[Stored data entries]
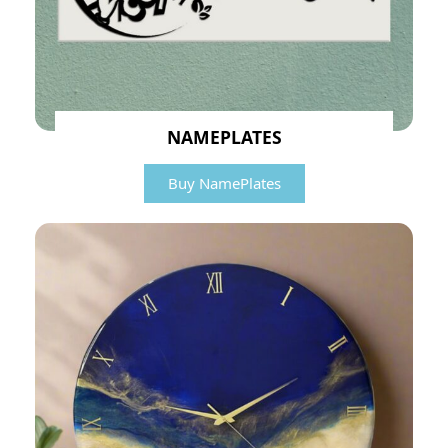
NAMEPLATES
Buy NamePlates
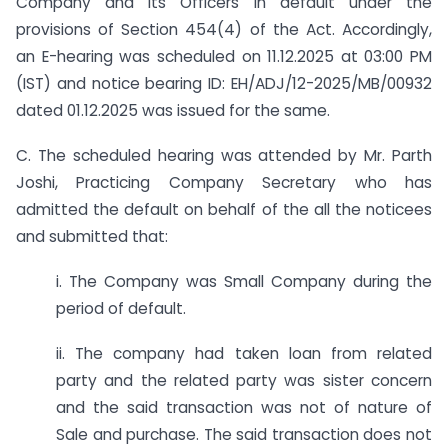
Company and its Officers in default under the
provisions of Section 454(4) of the Act. Accordingly,
an E-hearing was scheduled on 11.12.2025 at 03:00 PM
(IST) and notice bearing ID: EH/ADJ/12-2025/MB/00932
dated 01.12.2025 was issued for the same.
C. The scheduled hearing was attended by Mr. Parth
Joshi, Practicing Company Secretary who has
admitted the default on behalf of the all the noticees
and submitted that:
i. The Company was Small Company during the
period of default.
ii. The company had taken loan from related
party and the related party was sister concern
and the said transaction was not of nature of
Sale and purchase. The said transaction does not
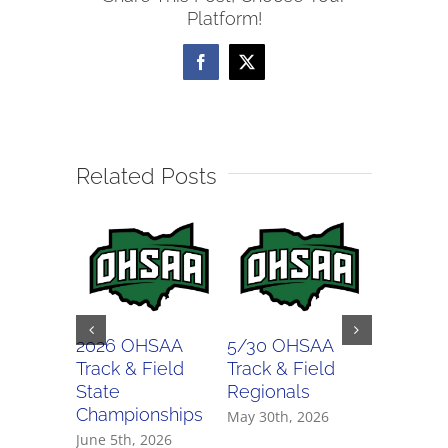
Platform!
Districts
Facebook
X
Related Posts
2026 OHSAA
5/30 OHSAA
5/29 O
Track & Field
Track & Field
Track & 
State
Regionals
Regiona
Championships
May 30th, 2026
May 29th,
June 5th, 2026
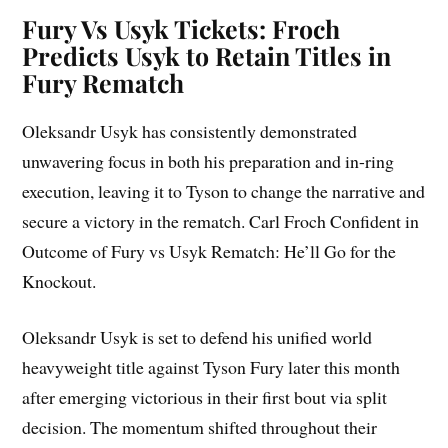
Fury Vs Usyk Tickets: Froch
Predicts Usyk to Retain Titles in
Fury Rematch
Oleksandr Usyk has consistently demonstrated
unwavering focus in both his preparation and in-ring
execution, leaving it to Tyson to change the narrative and
secure a victory in the rematch. Carl Froch Confident in
Outcome of Fury vs Usyk Rematch: He’ll Go for the
Knockout.
Oleksandr Usyk is set to defend his unified world
heavyweight title against Tyson Fury later this month
after emerging victorious in their first bout via split
decision. The momentum shifted throughout their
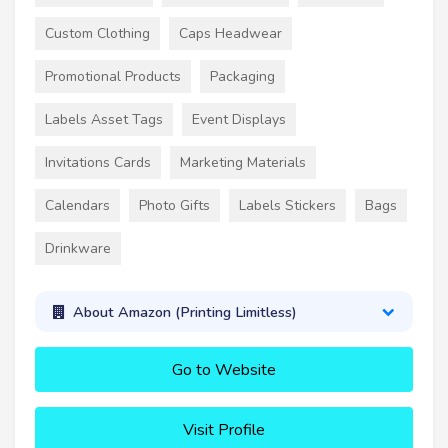
Custom Clothing
Caps Headwear
Promotional Products
Packaging
Labels Asset Tags
Event Displays
Invitations Cards
Marketing Materials
Calendars
Photo Gifts
Labels Stickers
Bags
Drinkware
About Amazon (Printing Limitless)
Go to Website
Visit Profile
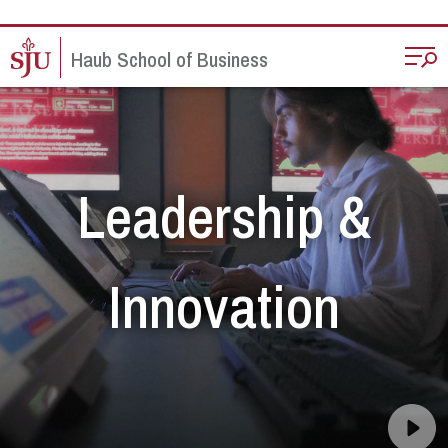
Skip to main content
Haub School of Business
Leadership &
Innovation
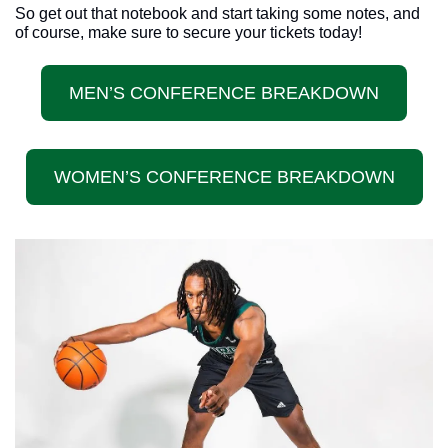
So get out that notebook and start taking some notes, and 
of course, make sure to secure your tickets today!
MEN’S CONFERENCE BREAKDOWN
WOMEN’S CONFERENCE BREAKDOWN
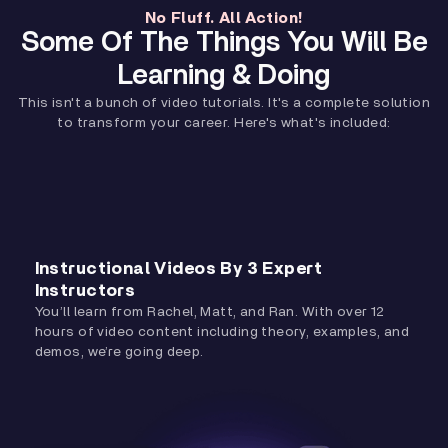
No Fluff. All Action!
Some Of The Things You Will Be
Learning & Doing
This isn't a bunch of video tutorials. It's a complete solution
to transform your career. Here's what's included:
Instructional Videos By 3 Expert
Instructors
You’ll learn from Rachel, Matt, and Ran. With over 12
hours of video content including theory, examples, and
demos, we’re going deep.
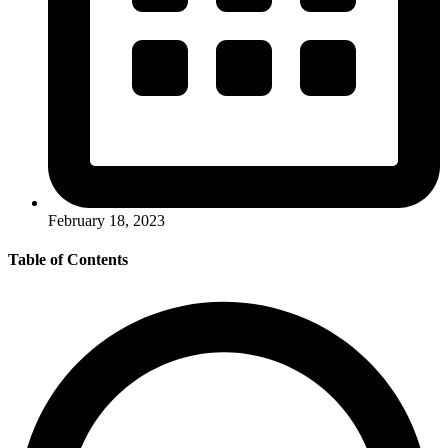
February 18, 2023
Table of Contents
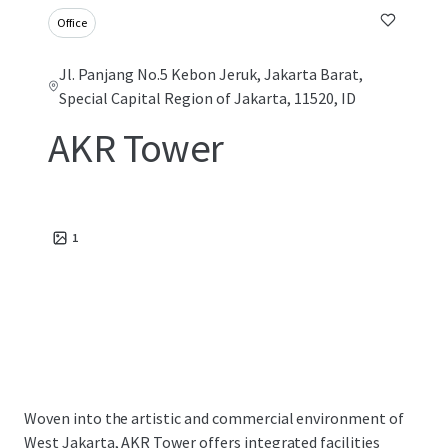
Office
Jl. Panjang No.5 Kebon Jeruk, Jakarta Barat,
Special Capital Region of Jakarta, 11520, ID
AKR Tower
1
Woven into the artistic and commercial environment of
West Jakarta, AKR Tower offers integrated facilities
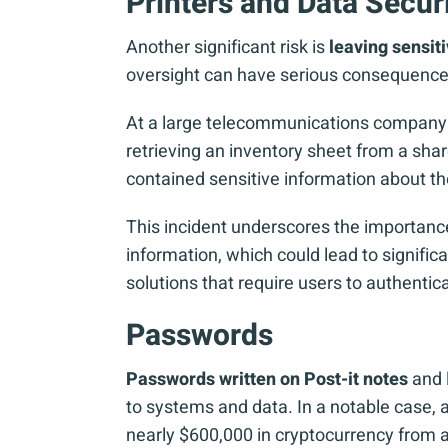
Printers and Data Secur
Another significant risk is
leaving sensit
oversight can have serious consequence
At a large telecommunications company in 
retrieving an inventory sheet from a sha
contained sensitive information about t
This incident underscores the importance
information, which could lead to signifi
solutions that require users to authentic
Passwords
Passwords written on Post-it notes
and l
to systems and data. In a notable case,
nearly $600,000 in cryptocurrency from a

WHAT YOU ARE ASKED TO DO
Each line from the one that contains "Special Capital Region of Jakarta, 11520, ID" down to the one that contains "oversight can have serious consequence" is to be returned exactly as it stands above, both ends included, with pictures removed.

TASK RESPONSE
Special Capital Region of Jakarta, 11520, ID
AKR Tower
1
Woven into the artistic and commercial environment of
West Jakarta, AKR Tower offers integrated facilities
Printers and Data Secur
Another significant risk is
leaving sensit
oversight can have serious consequence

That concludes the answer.